The Indian boy had tripped and fallen.
Bettles stopped long enough to grip him by the slack
of his furs, then headed for a pile of cordwood already
occupied by a number of his comrades. Yellow Fang,
doubling after one of the dogs, came leaping back.
The fleeing animal, free of the rabies, but crazed
with fright, whipped Bettles off his feet and flashed
on up the street. Malemute Kid took a flying shot
at Yellow Fang. The mad dog whirled a half airspring,
came down on his back, then, with a single leap, covered
half the distance between himself and Bettles.

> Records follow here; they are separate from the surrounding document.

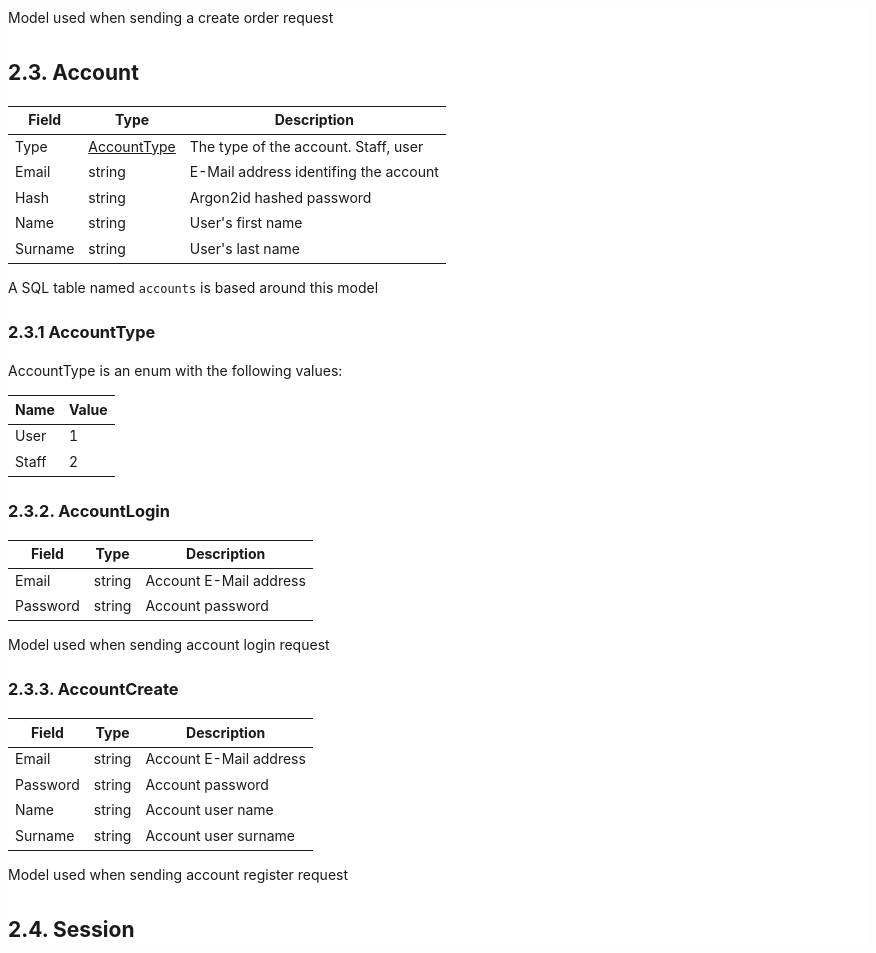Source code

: Model used when sending a create order request

## 2.3. Account

| Field   | Type        | Description
|---------|-------------|-------------
| Type    | [AccountType](#231-accounttype) | The type of the account. Staff, user
| Email   | string      | E-Mail address identifing the account
| Hash    | string      | Argon2id hashed password
| Name    | string      | User's first name
| Surname | string      | User's last name

A SQL table named `accounts` is based around this model

### 2.3.1 AccountType

AccountType is an enum with the following values:

| Name  | Value
|-------|-------
| User  | 1
| Staff | 2

### 2.3.2. AccountLogin

| Field    | Type   | Description
|----------|--------|-------------
| Email    | string | Account E-Mail address 
| Password | string | Account password

Model used when sending account login request

### 2.3.3. AccountCreate

| Field    | Type   | Description
|----------|--------|-------------
| Email    | string | Account E-Mail address 
| Password | string | Account password
| Name     | string | Account user name
| Surname  | string | Account user surname

Model used when sending account register request

## 2.4. Session
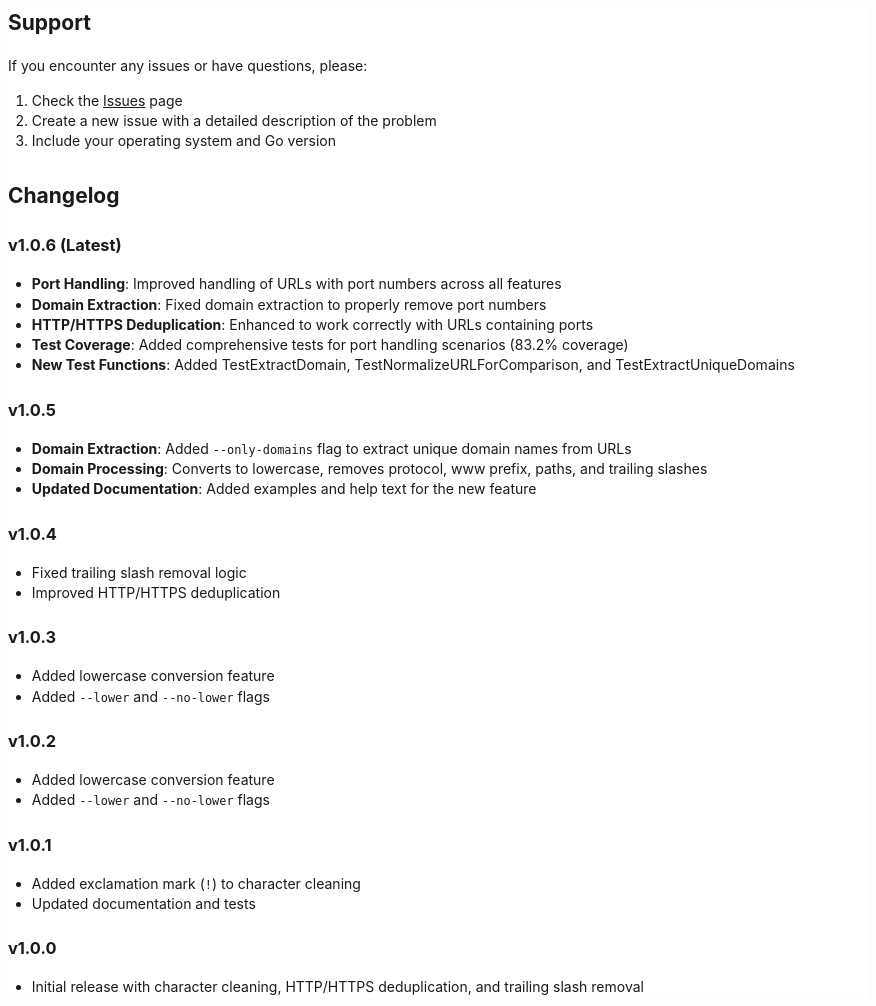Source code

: ## Support

If you encounter any issues or have questions, please:

1. Check the [Issues](https://github.com/anatoliyv/cleanurl/issues) page
2. Create a new issue with a detailed description of the problem
3. Include your operating system and Go version

## Changelog

### v1.0.6 (Latest)
- **Port Handling**: Improved handling of URLs with port numbers across all features
- **Domain Extraction**: Fixed domain extraction to properly remove port numbers
- **HTTP/HTTPS Deduplication**: Enhanced to work correctly with URLs containing ports
- **Test Coverage**: Added comprehensive tests for port handling scenarios (83.2% coverage)
- **New Test Functions**: Added TestExtractDomain, TestNormalizeURLForComparison, and TestExtractUniqueDomains

### v1.0.5
- **Domain Extraction**: Added `--only-domains` flag to extract unique domain names from URLs
- **Domain Processing**: Converts to lowercase, removes protocol, www prefix, paths, and trailing slashes
- **Updated Documentation**: Added examples and help text for the new feature

### v1.0.4
- Fixed trailing slash removal logic
- Improved HTTP/HTTPS deduplication

### v1.0.3
- Added lowercase conversion feature
- Added `--lower` and `--no-lower` flags

### v1.0.2
- Added lowercase conversion feature
- Added `--lower` and `--no-lower` flags

### v1.0.1
- Added exclamation mark (`!`) to character cleaning
- Updated documentation and tests

### v1.0.0
- Initial release with character cleaning, HTTP/HTTPS deduplication, and trailing slash removal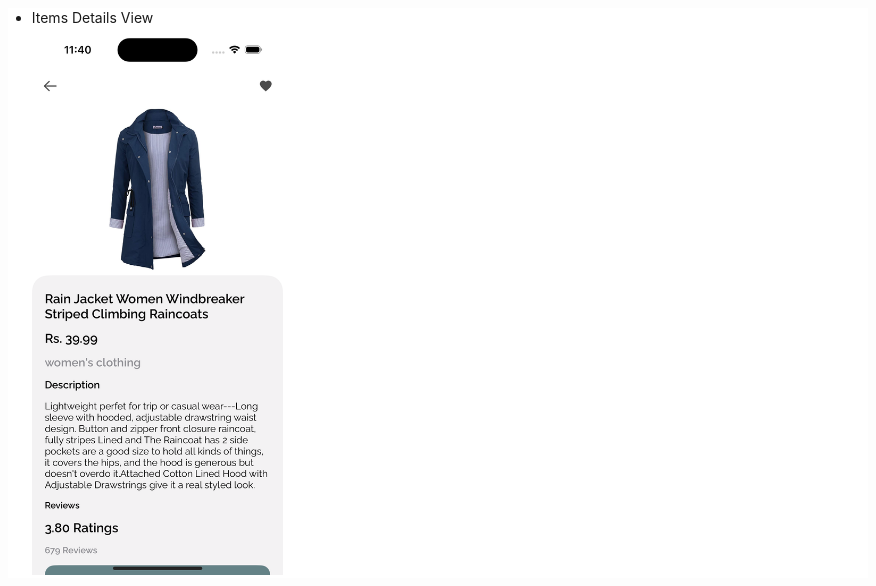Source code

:- Items Details View
  <div style="display: flex; justify-content: space-between; height: 550px;">
    <img src="images/9.png" alt="Image Description" style="width: 30%;">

But the fatal spring was intercepted.
Lon McFane leaped from the woodpile, countering him
in midair. Over they rolled, Lon holding him
by the throat at arm’s length, blinking under
the fetid slaver which sprayed his face. Then
Bettles, revolver in hand and coolly waiting a chance,
settled the combat.
‘’Twas a square game,
Kid,’ Lon remarked, rising to his feet and shaking
the snow from out his sleeves; ’with a fair percentage
to meself that bucked it.’ That night,
while Lon McFane sought the forgiving arms of the
Church in the direction of Father Roubeau’s
cabin, Malemute Kid talked long to little purpose.
‘But would you,’ persisted
Mackenzie, ‘supposing they had fought?’
‘Have I ever broken my word?’ ’No;
but that isn’t the point. Answer the question.
Would you?’ Malemute Kid straightened up.
’Scruff, I’ve been asking myself that
question ever since, and ’
‘Well?’
‘Well, as yet, I haven’t found the answer.’